● WHAT YOU HAVE TO DO: All lines between the one holding "A Western Bay" and the end of the material below, both ends included, should be restated exactly.

● DATA:
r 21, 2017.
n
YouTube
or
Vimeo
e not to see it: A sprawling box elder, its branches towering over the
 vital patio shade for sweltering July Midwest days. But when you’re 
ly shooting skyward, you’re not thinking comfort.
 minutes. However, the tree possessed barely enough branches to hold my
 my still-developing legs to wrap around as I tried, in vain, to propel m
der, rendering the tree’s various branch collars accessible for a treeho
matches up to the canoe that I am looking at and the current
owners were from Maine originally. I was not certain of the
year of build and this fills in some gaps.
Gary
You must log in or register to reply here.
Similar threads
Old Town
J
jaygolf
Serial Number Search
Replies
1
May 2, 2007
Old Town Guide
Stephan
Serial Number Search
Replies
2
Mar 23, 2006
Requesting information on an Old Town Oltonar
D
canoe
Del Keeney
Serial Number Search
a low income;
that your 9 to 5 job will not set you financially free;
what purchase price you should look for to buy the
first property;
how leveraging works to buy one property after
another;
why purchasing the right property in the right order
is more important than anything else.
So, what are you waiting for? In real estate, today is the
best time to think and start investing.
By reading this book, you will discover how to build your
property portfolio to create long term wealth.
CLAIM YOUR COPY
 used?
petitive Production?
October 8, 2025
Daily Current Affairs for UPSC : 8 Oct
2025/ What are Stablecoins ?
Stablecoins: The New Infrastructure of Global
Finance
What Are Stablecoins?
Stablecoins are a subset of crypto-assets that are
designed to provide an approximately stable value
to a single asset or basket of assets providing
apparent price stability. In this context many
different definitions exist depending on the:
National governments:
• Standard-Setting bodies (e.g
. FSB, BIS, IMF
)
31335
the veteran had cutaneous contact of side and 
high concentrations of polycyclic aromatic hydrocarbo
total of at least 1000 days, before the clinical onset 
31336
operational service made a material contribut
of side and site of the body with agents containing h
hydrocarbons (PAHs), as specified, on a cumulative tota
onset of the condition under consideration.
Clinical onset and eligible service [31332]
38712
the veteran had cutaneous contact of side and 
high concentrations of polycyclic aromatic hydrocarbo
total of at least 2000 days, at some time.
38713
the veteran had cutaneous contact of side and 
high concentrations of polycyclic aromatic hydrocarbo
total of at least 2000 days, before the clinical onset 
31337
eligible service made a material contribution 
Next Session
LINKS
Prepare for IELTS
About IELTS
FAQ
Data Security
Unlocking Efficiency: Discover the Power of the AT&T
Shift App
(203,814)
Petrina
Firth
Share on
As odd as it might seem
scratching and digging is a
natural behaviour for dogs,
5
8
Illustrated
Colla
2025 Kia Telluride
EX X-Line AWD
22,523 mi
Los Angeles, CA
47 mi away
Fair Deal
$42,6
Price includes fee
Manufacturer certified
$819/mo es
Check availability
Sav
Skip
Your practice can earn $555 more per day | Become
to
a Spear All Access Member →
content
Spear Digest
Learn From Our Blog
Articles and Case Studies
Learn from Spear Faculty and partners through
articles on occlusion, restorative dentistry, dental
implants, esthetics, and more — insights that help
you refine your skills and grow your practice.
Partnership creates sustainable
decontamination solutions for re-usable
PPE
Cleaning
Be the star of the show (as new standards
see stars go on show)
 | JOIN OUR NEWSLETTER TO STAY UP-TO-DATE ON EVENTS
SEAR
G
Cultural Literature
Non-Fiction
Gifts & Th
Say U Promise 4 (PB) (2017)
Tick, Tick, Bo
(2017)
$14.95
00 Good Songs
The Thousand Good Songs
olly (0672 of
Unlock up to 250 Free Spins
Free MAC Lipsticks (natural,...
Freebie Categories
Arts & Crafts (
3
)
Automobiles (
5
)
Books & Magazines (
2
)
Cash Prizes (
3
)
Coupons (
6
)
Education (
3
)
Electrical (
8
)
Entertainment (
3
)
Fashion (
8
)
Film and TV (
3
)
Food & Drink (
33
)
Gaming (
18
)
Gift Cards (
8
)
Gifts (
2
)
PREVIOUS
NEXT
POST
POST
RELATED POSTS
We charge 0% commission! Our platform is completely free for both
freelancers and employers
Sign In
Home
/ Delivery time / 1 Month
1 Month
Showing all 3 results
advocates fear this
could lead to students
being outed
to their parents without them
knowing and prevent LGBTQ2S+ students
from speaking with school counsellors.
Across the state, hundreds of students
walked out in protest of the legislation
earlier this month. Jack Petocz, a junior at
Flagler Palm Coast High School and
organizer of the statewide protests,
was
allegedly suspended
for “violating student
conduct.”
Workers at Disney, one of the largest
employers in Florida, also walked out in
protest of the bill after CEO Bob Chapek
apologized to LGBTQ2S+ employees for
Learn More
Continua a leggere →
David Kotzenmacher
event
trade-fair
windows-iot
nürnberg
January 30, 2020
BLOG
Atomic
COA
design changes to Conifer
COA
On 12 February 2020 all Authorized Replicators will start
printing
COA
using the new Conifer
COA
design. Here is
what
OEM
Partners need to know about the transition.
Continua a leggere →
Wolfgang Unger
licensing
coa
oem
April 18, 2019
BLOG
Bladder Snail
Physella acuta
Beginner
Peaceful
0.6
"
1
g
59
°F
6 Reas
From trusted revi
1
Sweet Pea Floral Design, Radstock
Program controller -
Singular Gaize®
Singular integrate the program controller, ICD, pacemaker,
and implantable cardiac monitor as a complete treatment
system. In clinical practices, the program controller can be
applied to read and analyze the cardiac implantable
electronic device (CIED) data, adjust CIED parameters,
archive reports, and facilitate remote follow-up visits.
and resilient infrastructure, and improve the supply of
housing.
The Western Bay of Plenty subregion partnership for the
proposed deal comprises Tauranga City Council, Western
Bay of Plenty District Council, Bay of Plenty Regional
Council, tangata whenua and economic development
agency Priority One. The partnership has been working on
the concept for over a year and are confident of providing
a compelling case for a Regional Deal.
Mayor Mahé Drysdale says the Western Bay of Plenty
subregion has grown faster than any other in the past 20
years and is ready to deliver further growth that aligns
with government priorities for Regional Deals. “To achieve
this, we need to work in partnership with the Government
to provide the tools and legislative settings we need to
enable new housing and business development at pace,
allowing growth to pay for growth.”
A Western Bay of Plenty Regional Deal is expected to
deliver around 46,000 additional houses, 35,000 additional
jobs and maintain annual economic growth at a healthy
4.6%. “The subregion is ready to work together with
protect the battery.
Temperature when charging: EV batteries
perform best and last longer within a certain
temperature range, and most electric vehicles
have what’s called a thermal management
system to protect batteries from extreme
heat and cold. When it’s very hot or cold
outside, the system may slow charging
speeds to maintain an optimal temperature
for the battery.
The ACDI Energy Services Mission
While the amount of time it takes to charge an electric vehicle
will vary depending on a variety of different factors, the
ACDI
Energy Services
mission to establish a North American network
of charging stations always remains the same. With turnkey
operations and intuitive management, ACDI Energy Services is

● RESPONSE FOR THIS EXERCISE:
A Western Bay of Plenty Regional Deal is expected to
deliver around 46,000 additional houses, 35,000 additional
jobs and maintain annual economic growth at a healthy
4.6%. “The subregion is ready to work together with
protect the battery.
Temperature when charging: EV batteries
perform best and last longer within a certain
temperature range, and most electric vehicles
have what’s called a thermal management
system to protect batteries from extreme
heat and cold. When it’s very hot or cold
outside, the system may slow charging
speeds to maintain an optimal temperature
for the battery.
The ACDI Energy Services Mission
While the amount of time it takes to charge an electric vehicle
will vary depending on a variety of different factors, the
ACDI
Energy Services
mission to establish a North American network
of charging stations always remains the same. With turnkey
operations and intuitive management, ACDI Energy Services is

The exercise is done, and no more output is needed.